Derry City & Strabane District Council has been told how the ‘horror stories’ surrounding the controversial Universal Credit (UC) system are now firmly on our own doorstep.
Independent Councillor Darren O’Reilly said the hardship that had long been experienced in Britain prior to the roll-out of UC in February in Derry were now an everyday reality for many in the city.
“It’s not just horror stories we’re hearing. It’s not on social media. It’s on our own doorstep,” he said.
“The reality is we have people with no money for long periods of time. We have people forced into getting loans through discretionary payments but sometimes that’s not enough,” said Colr. O’Reilly.
The Foyleside Councillor said he was aware of a victim of domestic abuse who is now reliant on a foodbank after a change of circumstances - moving home to escape an abusive partner - forced her onto the UC system.
“This week I was dealing with a young mother who had to flee a domestic violence situation and because her circumstances changed she was forced onto UC,” he said.
Because the young woman had had to furnish her new home to make it comfortable for her children she was left with no money for food.
“We had to, along with other councillors in this chamber, refer her on to the local food bank, which is stretched at this moment in time,” he said.
Independent Councillor Warren Robinson said: “We’re hearing that some claimants are waiting 16 weeks for their payments to kick in. That’s 16 weeks with a family with no income.”
SDLP Colr. Brian Tierney said: “UC has been an unmitaged disaster. The evidence is clear. UC is causing further hardship among communities. It is leading to increased levels of homelessness, debt and an increased reliance on food banks and it needs to be scrapped.”

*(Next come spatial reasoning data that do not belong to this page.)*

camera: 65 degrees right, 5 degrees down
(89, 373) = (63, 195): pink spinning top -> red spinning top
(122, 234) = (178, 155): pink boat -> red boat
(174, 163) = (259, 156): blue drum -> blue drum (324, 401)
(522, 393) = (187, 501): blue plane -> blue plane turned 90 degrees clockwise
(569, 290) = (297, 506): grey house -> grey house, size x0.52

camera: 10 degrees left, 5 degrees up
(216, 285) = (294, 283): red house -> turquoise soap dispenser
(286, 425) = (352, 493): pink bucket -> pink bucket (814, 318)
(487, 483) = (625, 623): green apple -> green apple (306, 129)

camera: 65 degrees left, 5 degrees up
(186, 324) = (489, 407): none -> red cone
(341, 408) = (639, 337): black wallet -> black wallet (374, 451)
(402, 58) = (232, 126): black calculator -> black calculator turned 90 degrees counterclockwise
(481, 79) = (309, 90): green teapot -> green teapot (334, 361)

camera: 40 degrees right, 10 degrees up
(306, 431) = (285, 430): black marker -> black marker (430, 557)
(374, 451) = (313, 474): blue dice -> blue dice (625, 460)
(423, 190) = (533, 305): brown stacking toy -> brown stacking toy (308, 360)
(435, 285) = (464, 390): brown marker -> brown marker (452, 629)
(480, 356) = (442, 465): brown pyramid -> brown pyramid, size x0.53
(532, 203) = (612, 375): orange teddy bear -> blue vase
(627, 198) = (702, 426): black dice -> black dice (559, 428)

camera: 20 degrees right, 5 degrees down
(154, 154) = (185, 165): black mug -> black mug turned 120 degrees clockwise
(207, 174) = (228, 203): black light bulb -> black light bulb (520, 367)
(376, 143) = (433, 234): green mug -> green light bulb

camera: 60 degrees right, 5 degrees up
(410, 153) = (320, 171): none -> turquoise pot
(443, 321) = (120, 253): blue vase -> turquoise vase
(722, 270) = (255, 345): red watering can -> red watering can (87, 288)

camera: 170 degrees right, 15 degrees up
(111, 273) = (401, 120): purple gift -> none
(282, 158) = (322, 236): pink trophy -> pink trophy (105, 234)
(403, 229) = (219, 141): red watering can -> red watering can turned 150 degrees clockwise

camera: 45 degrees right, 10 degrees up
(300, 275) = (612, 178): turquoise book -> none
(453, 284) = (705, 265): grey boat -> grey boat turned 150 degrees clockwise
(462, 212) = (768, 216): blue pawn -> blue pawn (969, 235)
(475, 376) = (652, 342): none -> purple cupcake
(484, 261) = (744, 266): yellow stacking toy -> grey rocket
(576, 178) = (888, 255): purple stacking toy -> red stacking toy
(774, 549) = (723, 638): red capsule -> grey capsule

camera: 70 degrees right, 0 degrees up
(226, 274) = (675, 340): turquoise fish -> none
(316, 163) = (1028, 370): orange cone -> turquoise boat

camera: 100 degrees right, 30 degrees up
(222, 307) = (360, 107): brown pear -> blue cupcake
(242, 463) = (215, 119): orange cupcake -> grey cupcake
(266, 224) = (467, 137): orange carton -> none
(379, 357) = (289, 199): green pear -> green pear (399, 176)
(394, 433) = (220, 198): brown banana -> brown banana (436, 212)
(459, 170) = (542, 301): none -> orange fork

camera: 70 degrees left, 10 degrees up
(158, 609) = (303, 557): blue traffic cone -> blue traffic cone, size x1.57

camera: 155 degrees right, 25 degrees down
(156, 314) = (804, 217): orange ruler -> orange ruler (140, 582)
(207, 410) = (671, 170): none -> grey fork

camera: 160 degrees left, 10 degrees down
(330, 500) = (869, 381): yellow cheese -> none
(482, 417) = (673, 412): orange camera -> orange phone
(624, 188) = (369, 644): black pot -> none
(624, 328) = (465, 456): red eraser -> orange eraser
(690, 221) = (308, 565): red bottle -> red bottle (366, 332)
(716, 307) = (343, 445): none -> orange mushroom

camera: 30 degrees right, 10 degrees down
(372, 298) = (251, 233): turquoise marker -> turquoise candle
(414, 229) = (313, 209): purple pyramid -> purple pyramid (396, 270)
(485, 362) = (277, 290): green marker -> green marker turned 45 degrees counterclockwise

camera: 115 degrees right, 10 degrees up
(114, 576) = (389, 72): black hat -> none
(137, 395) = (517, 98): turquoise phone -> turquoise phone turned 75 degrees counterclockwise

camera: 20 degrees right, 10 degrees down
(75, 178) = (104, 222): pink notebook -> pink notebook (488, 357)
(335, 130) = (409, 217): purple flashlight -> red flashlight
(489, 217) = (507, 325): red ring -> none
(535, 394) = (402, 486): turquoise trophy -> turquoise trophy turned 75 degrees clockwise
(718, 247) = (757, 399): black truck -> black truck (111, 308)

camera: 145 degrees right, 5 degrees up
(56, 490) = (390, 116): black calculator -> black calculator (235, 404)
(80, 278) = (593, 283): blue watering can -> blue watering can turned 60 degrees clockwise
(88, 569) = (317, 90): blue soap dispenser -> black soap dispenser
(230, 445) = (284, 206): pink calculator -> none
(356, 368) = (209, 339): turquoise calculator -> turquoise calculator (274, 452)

Sinn Féin Colr. Eric McGinley said: “The Tory driven policy and the online system which underpins it is riddled with faults, complications and delays. While the mitigation measures here have went some way to alleviating some of the worst aspects of UC, it remains clear that this system is not fit for purpose.”
Independent Colr. Gary Donnelly told of a young man with autism whose family was advised he was not entitled to a home visit. When seeking his entitlements through the UC system he was asked for a bank account, passport and driving licence, despite not being able to speak.
“What we need to be doing is saying how do we deal with it. It’s a disgrace. It shouldn’t be happening,” he stated.